Work item: Nothing but the lines from the one containing "X127000000Y-136000001I27000001J36000000D01*" through the one containing "X120000000Y-134000000D02*", both included, should be given again, each exactly as written below.
== Segment start ==
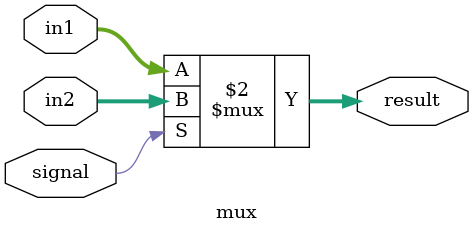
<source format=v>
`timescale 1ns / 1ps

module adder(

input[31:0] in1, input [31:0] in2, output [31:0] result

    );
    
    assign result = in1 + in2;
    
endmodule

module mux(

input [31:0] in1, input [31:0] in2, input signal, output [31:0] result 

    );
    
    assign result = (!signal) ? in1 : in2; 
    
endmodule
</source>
== Segment end ==
== Segment start ==
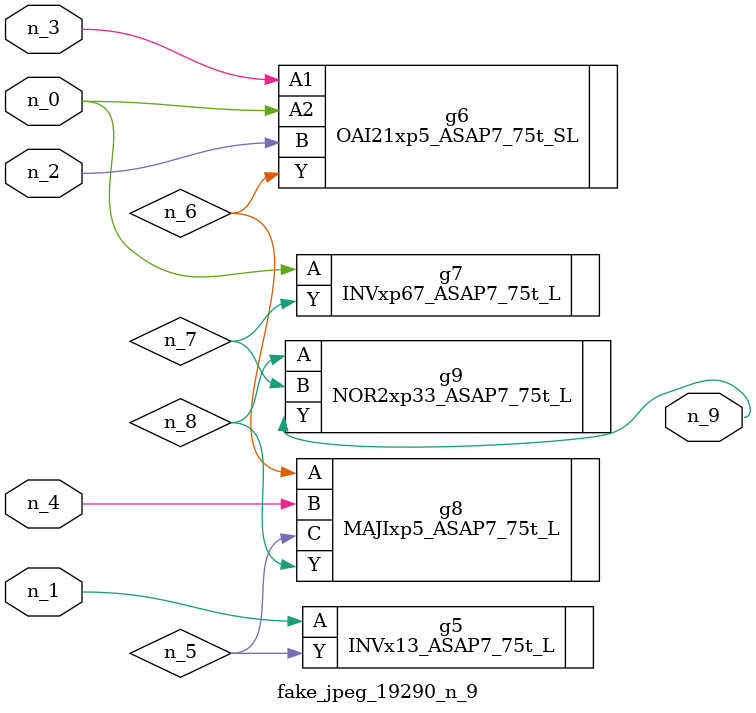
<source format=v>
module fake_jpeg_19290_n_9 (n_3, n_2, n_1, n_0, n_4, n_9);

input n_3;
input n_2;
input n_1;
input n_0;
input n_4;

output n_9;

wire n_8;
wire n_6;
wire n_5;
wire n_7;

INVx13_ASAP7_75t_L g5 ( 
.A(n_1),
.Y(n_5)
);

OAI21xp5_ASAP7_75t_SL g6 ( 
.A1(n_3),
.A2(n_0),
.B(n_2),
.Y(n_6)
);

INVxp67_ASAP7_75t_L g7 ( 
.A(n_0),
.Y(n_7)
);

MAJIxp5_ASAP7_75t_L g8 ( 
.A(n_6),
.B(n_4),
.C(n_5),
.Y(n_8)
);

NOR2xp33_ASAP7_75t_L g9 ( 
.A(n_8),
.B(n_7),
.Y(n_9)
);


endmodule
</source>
== Segment end ==
== Segment start ==
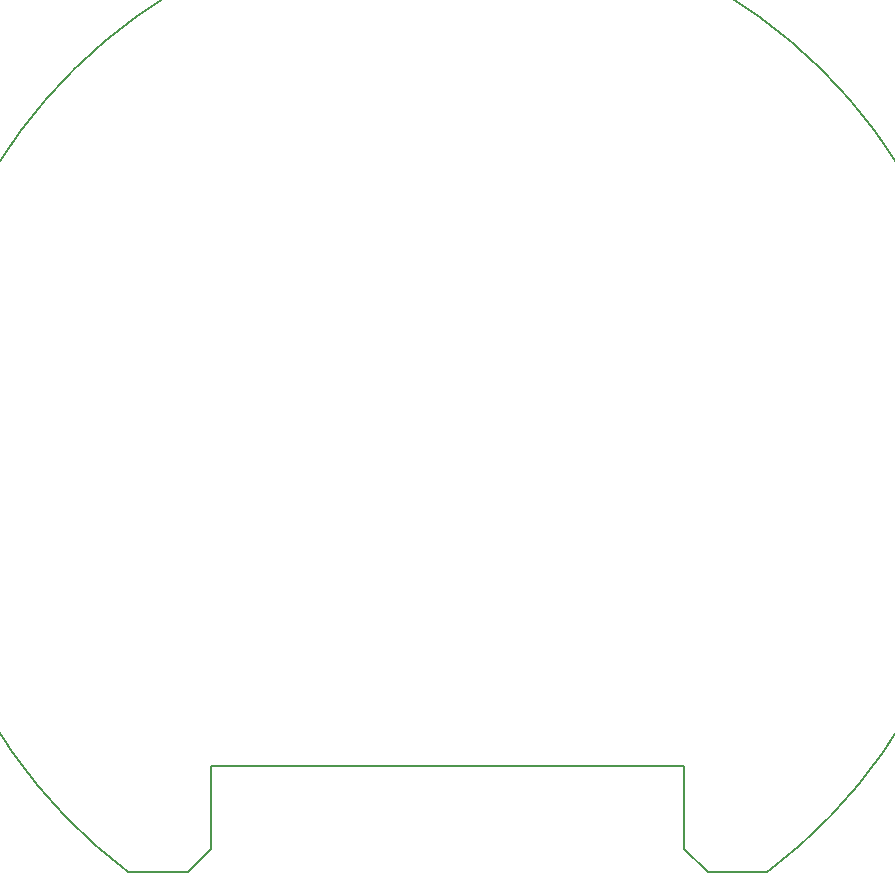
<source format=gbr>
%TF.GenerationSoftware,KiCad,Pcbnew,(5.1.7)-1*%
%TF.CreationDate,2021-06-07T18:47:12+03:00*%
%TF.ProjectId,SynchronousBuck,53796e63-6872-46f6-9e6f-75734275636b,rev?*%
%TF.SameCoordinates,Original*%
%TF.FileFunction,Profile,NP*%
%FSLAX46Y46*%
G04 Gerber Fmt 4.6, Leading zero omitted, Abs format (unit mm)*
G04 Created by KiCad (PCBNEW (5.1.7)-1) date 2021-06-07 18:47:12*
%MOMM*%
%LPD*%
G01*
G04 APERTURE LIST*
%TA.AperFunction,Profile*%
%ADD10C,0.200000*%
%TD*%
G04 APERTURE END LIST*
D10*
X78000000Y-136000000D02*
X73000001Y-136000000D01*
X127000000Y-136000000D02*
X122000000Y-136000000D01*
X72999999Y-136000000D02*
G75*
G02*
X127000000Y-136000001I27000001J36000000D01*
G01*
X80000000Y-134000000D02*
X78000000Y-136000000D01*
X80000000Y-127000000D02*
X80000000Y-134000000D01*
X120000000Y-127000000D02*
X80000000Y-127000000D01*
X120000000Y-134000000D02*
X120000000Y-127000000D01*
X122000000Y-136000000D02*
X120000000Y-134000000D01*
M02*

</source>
== Segment end ==
Answer to this task:
X127000000Y-136000001I27000001J36000000D01*
G01*
X80000000Y-134000000D02*
X78000000Y-136000000D01*
X80000000Y-127000000D02*
X80000000Y-134000000D01*
X120000000Y-127000000D02*
X80000000Y-127000000D01*
X120000000Y-134000000D02*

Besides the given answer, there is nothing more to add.